Les femmes actives dans le M.S.F étant pour beaucoup profondément liées à l’armée, et, bien qu’elles aient travaillées en collaboration avec des femmes européennes d’Algérie, elles ont peiné à pénétrer les cercles pieds-noirs, dont la mémoire mythifiait les relations entre les différentes communautés – ou alors fait preuve de rancœur extrême – dû au caractère « traumatique » de celle-ci difficile. Affaiblis par une large dispersion sur le territoire français, les rapatriés d’Algérie ont d’abord cherché l’assimilation, dans un pays dans lequel ils n’avaient pour beaucoup d’entre eux jamais été, plutôt que de se focaliser sur la collectivisation d’une mémoire individuelle de la guerre d’indépendance algérienne. A cet effet, ils renforcèrent leur différence. Cette mémoire, si elle s’inspire grandement d’une version mythifiée de l’action sociale en Algérie et des œuvres bienfaisantes de la France aux colonies, est demeuré interne est restreinte à des groupes locaux, qui continent de perpétuer la mémoire de l’Algérie coloniale comme un paradis perdu à travers l’entretien de traditions. Cette mémoire, que les membres restants du M.S.F ont tenté de diriger vers la société française, est restée individuelle.

164 Antoine Prost, “The Algerian War in French Collective Memory,” in War and Remembrance in the Twentieth

Century, ed. Jay Winter and Emmanuel Sivan (Cambridge: Cambridge University Press, 1999), p166

Conclusion

Dans cet ultime chapitre, nous sommes sortis du cadre de l’Algérie coloniale en nous intéressant à la transposition d’un mouvement en métropole, à ses tentatives de mobilisation de l’opinion métropolitaine, et à son parcours chaotique post-indépendance. Nous avons retracé les dernières années du M.S.F, à travers, notamment, la section locale qui, fondée en métropole, a su amorcer ce tournant décolonial.

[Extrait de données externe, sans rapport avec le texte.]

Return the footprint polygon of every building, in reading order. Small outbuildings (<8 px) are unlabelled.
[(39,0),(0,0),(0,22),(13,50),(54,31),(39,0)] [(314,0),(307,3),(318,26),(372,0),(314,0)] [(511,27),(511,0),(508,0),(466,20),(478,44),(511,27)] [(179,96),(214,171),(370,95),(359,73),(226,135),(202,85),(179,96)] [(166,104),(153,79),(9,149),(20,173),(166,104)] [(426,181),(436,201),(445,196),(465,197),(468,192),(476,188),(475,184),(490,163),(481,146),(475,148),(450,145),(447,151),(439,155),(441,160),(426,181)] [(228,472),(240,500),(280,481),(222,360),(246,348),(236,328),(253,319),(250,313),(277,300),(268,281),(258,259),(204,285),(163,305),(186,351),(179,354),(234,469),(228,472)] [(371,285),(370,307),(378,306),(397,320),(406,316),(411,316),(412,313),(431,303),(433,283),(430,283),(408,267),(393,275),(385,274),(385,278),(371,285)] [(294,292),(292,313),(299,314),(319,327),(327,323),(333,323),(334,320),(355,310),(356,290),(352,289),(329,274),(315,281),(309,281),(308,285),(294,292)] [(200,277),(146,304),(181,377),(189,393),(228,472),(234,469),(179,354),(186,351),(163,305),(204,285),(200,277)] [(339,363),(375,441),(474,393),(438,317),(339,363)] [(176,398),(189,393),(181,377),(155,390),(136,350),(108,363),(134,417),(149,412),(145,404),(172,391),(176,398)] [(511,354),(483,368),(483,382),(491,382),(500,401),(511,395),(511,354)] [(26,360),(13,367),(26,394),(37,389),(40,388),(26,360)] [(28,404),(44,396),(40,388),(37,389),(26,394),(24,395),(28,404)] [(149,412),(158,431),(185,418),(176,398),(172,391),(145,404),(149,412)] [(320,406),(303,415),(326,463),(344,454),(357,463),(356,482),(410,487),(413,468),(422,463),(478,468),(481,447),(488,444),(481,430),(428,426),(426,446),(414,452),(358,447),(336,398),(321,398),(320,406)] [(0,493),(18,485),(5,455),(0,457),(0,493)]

A l’indépendance de l’Algérie, donc, le Mouvement de solidarité féminine quitte le territoire. Le Front de Libération Nationale, qui prend le pouvoir, entame dans les années qui suivent une politique d’arabisation, de création d’une communauté arabo-musulmane qui défait progressivement le maillage du M.S.F. Il s’agit justement d’affirmer une identité musulmane qui n’est pas européenne, et le rejet du colonialisme amène le rejet de l’occidentalisation que les actions du M.S.F promouvaient. Malgré le rôle important joué par les femmes dans la révolution algérienne et dans l’insurrection – qu’elles aient directement combattu dans les rangs du FLN, pris le maquis, ou apporté leur soutien aux rebelles – ces dernières n’obtinrent pas l’égalité sociétale qu’elles espéraient obtenir avec la fin de l’oppression coloniale. L’autofiction de l’écrivaine Nora Hamdi, qui raconte l’histoire de sa propre mère engagée dans la lutte anticoloniale, est à ce titre particulièrement illustrative. Celle-ci s’exprime, avec amertume, des années après la fin de la guerre : « je me demande toujours ce qu’elles ont ressenti lorsque, après s’être battues au même titre que les hommes, à l’Indépendance leurs droits n’ont pas été les mêmes que les hommes, comme ils auraient dû l’être. Je me demande toujours pourquoi la position des femmes n’a pas changé. À part quelques figures connues d’Algériennes de milieux élevés et lettrés, ayant eu plus de libertés, les autres, les femmes du peuple, pour la plupart illettrées ou de milieu pauvre, en majorité à cette époque, rien n’a changé pour elles. La violence de voir leurs droits inchangés après l’Indépendance a dû être terrible. Retourner derrière les fourneaux, position qu’on avait choisie pour elles, devait être incompréhensible. C’était comme nier leurs combats, leurs engagements, leurs souffrances166. » Cet extrait met en perspective l’instrumentalisation des droits des femmes à l’œuvre dans la guerre d’indépendance algérienne,

et ouvre une réflexion intéressante sur les liens entre féminisme et colonialisme, dont nous espérons avoir tracé les contours tout au long de ce travail.